Re: R-9 overdrive not engaging now.

Posted by HH56 On 2018/8/26 14:01:47
The governor providing ground thru the lockout and kickdown switches brings in the relay you probably pushed down. Can you ground terminal 5 of the relay box and have them come in? Do you hear the solenoid clunk or make any noise at the same time? If so the problem is in the governor or that series string of switches. One problem others have had develop is the lockout switch located on the end of the dash knob assy rides against the rod as the knob is moved in or out. A groove can wear in the plastic button and if it wears deep enough the lockout switch plunger doesn't move far enough to close the switch. The switch is also a known issue with intermittent OD operation as vibration can make the switch open and close if plunger is worn to the point contacts are barely closed.

If you pushed the double contact relay located in the box between terminals 1 and 4 in the photo it should bring in the other relay as well as the solenoid. Since it apparently did bring in the second relay the box has power but did you hear any noise from the solenoid or did you notice if the light came on? The first relay feeds power to the second relay, terminal 4 of the box and out to the light and solenoid terminal 4. By going thru the coil of the second relay and then out, voltage is also delivered to terminal 3 of the solenoid. Both terminals need power for the solenoid to come in and stay in. If 4 does not have power the solenoid cannot pull in and if 3 does not have power solenoid will not stay in but will rather try to rapidly pull in and drop out making a horrific noise.

If you have power on both terminals but the solenoid does not make any noise or try to come in, assuming the pull in coil is OK there is a set of contacts inside the solenoid that could have pitted or burned so that power is not flowing thru the coil. The contacts in the solenoid were a serviceable item and do pit because of the heavy current and arc developed when they open to drop out the pull in coil as the solenoid plunger extends fully. The hold coil alone is not strong enough to bring in the solenoid on its own.
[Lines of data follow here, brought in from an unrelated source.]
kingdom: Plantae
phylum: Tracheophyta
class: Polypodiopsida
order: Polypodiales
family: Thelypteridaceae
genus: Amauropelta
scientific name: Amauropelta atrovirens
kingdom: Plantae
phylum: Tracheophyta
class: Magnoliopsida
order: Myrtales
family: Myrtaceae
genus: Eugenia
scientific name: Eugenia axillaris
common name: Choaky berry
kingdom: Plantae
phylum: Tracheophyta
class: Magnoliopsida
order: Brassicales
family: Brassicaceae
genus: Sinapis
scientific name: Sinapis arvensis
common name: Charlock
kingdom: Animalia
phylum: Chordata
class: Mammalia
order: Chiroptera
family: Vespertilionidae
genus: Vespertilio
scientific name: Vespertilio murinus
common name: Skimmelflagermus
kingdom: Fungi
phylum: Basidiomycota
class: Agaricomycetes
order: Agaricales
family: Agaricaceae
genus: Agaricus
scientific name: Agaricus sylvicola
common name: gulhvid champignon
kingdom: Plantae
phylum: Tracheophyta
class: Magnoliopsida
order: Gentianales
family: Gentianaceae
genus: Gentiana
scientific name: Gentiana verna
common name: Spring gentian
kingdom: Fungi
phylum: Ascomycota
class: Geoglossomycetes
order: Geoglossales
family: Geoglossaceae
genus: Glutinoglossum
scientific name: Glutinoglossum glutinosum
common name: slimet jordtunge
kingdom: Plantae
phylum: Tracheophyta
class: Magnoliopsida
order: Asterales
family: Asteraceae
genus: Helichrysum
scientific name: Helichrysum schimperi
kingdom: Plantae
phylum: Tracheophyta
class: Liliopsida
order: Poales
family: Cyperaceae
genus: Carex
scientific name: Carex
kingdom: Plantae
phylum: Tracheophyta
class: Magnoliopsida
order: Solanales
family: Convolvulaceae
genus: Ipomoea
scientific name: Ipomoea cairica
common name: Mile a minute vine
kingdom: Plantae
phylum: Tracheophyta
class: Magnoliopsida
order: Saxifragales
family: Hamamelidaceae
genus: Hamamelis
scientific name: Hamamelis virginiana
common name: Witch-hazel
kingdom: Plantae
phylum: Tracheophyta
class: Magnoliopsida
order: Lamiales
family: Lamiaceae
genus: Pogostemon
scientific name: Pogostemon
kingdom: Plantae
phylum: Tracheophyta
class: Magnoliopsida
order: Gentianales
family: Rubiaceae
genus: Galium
You mentioned connectors at the governor and solenoid being replaced but does your car still have the two piece loom with the original black plastic inline connectors located about 3 ft from the OD or on the X part of the frame roughly under the drivers foot area? Those connectors were known to cause problems too. Assuming there are no breaks or disconnections, if the connectors are corroded inadequate amperage or voltage to the solenoid could also be an issue.